*** Given entries ***

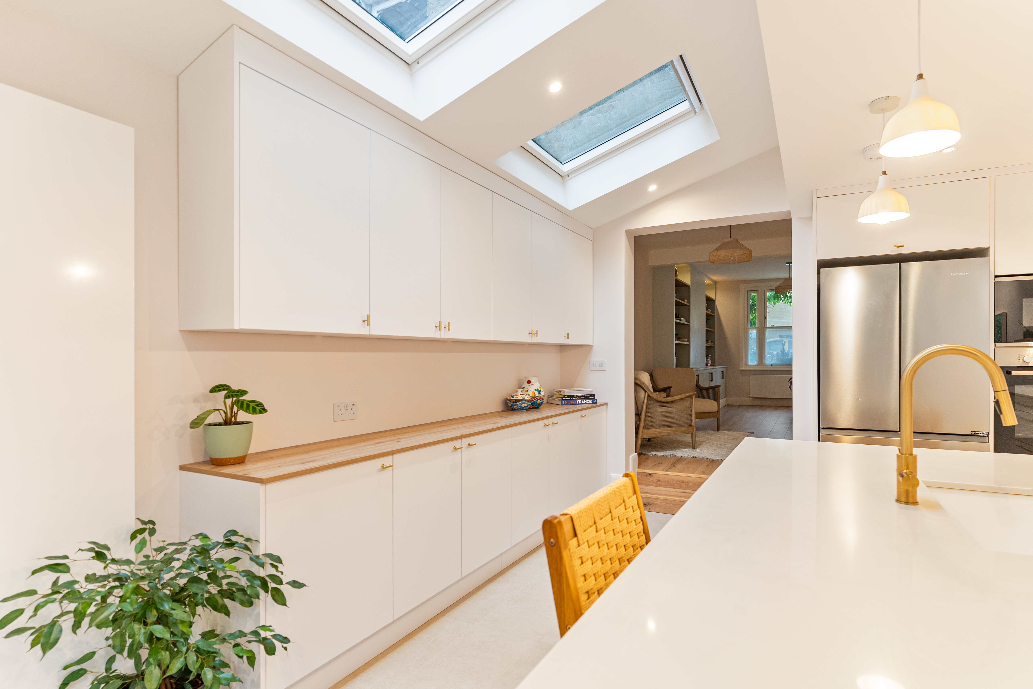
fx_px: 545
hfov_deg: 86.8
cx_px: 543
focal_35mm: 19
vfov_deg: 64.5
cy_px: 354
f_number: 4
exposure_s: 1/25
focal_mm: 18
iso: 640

***
*** Given entries ***

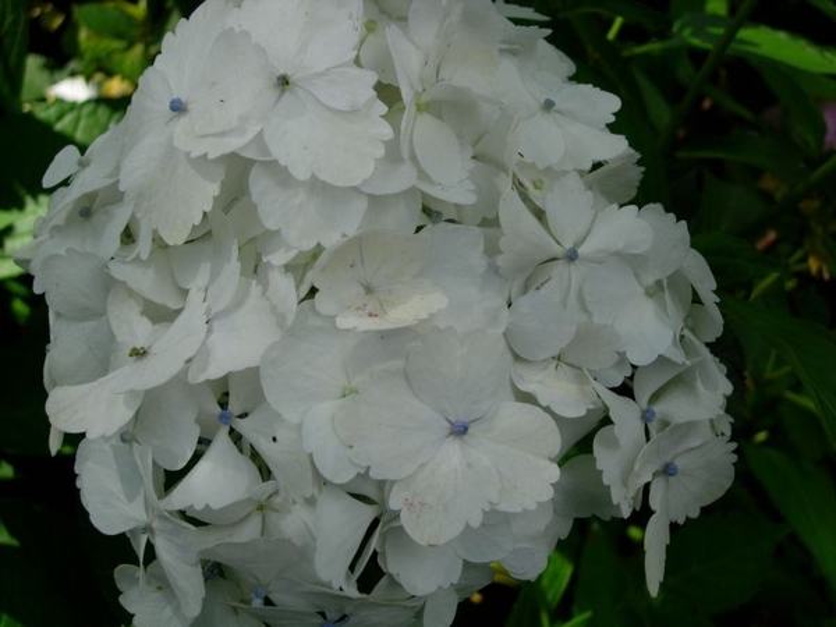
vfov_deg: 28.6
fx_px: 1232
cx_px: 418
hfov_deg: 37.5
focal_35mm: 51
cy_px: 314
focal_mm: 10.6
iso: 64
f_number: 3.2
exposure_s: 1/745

***

Task statement: For this exercise, repeat exactly the lines of the data above from the one with "fx_px: 1232" down to the one with "exposure_s: 1/745", both end lines included.

Answer to this problem:
fx_px: 1232
cx_px: 418
hfov_deg: 37.5
focal_35mm: 51
cy_px: 314
focal_mm: 10.6
iso: 64
f_number: 3.2
exposure_s: 1/745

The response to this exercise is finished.